Within seconds of opening the Raptor's door, the heat caused sweat to explode from my pores. Aside from Ford's contingent, there was not another living soul in sight. Go figure. The emptiness makes this a good spot for testing pre-production vehicles. (I had heard rumors that Ford was also testing their new Ranger in the area, but never laid eyes on the vehicle.) Because our pre-production 2011 Explorer had been in the country since before the model's public unveiling, it was still wearing mild camouflage. One never knows when a spy photographer will pose as a camel shepherd or a cart sailor.
Climbing in the prototype Explorer, and to what I hoped would be working air conditioning, the sedan-like interior is a far cry from the rough-and-tumble attitude exuded by the 2010 model. Chief Engineer Don Ufford cautioned me about getting tangled in the sets of wires strung across the cabin. The lines were holding sets of temperature sensors monitoring AC performance.

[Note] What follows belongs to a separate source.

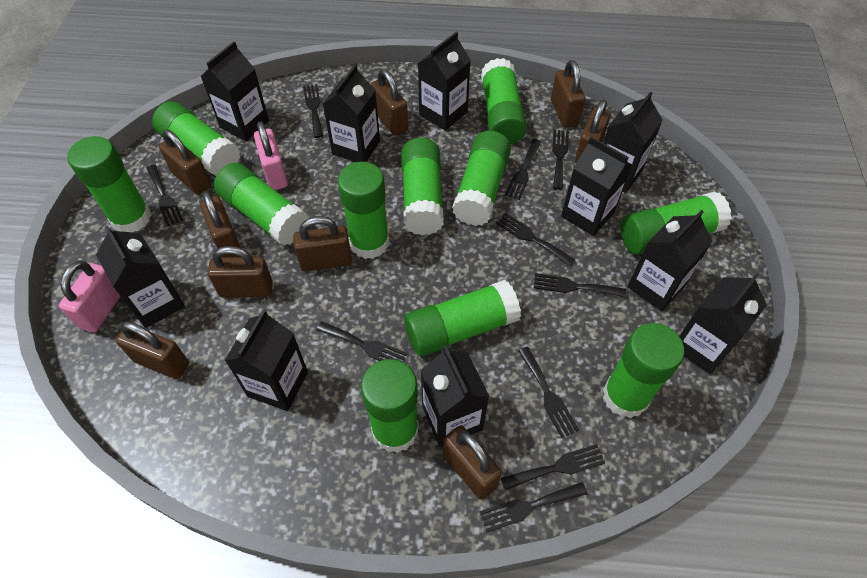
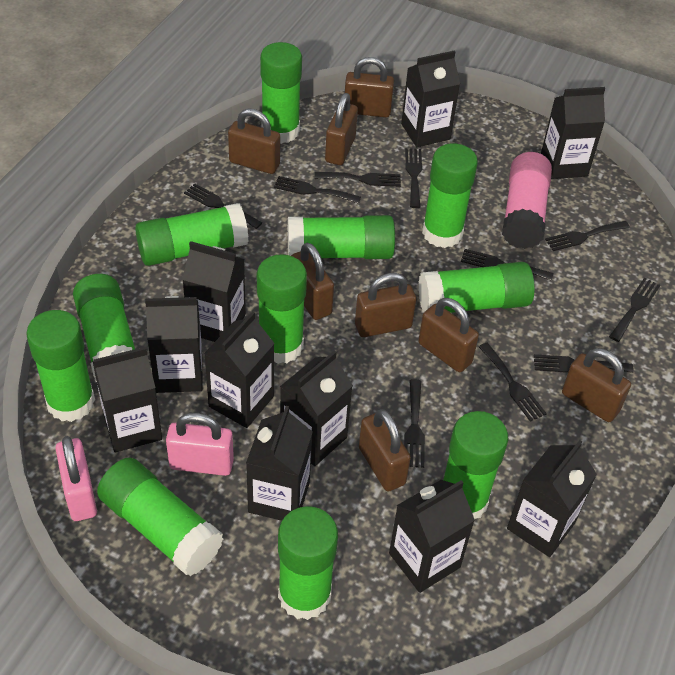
brown padlock: [116,322,189,379] [159,130,211,195] [200,191,240,257] [208,246,273,298] [293,216,352,272] [371,69,408,136] [443,425,502,500] [551,60,585,128] [575,99,611,163] = 9 -> [228,109,280,174] [291,243,334,320] [325,93,358,165] [345,57,394,117] [355,273,416,337] [359,409,411,491] [418,298,479,372] [562,348,631,422] = 8
pink glue stick: none = 0 -> [502,152,552,249] = 1

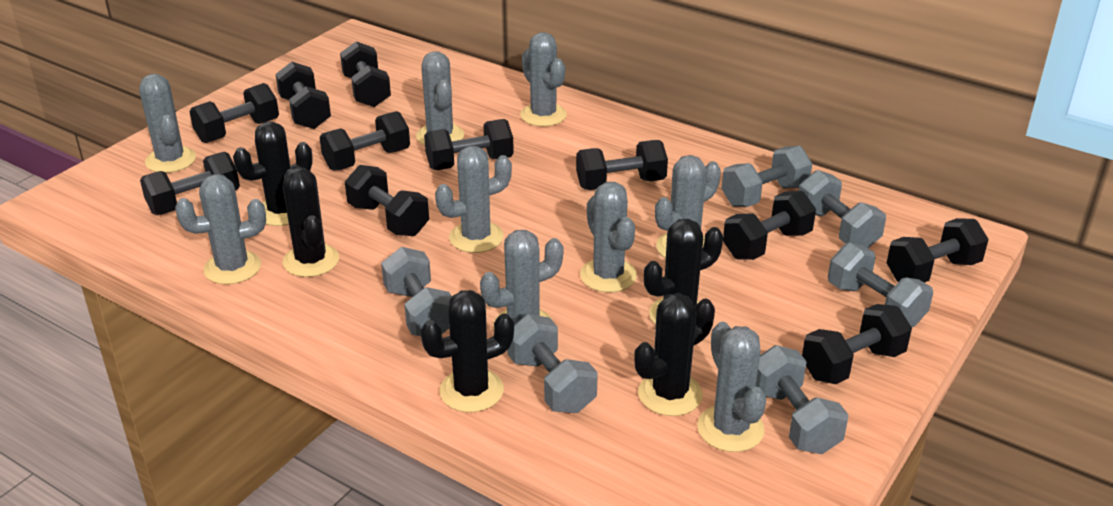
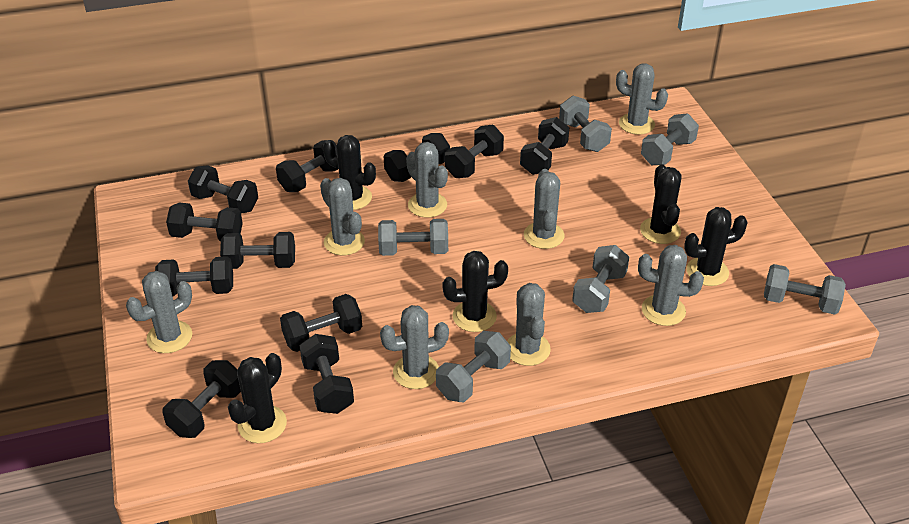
grey cactus: [139,74,196,173] [175,174,266,284] [416,51,464,145] [435,146,512,253] [480,230,563,327] [520,32,567,127] [580,182,637,293] [655,155,721,258] [697,322,766,452] = 9 -> [126,271,192,353] [320,178,365,255] [380,305,449,389] [406,142,448,218] [507,283,551,366] [524,169,564,249] [616,64,668,135] [638,245,704,326] = 8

Ufford and company were excited about their fuel-saving variable-displacement AC compressor and how it was performing. Ufford said, "We've had to upsize some components to meet our cooling targets here, and we'll probably use the same hardware in every market." In other words, since the new Explorer's AC blows cold in Dubai, it should do just fine in Dubuque.
While I was glad to be in a climate controlled space, I was more interested in whether the new Explorer could manage this terrain. Ufford attempted to oblige. He put the gearbox in Drive and we went absolutely nowhere. During the few minutes we were talking, the Explorer had literally sunk axle-deep into the sand. Ufford said, "This stuff is so slick that it moves out from under your tires while you're sitting, just like quicksand."
I clambered out for a look-see. The heat radiated up through my shoes. One of the engineers mentioned that his shoes delaminated the day before because the glue melted.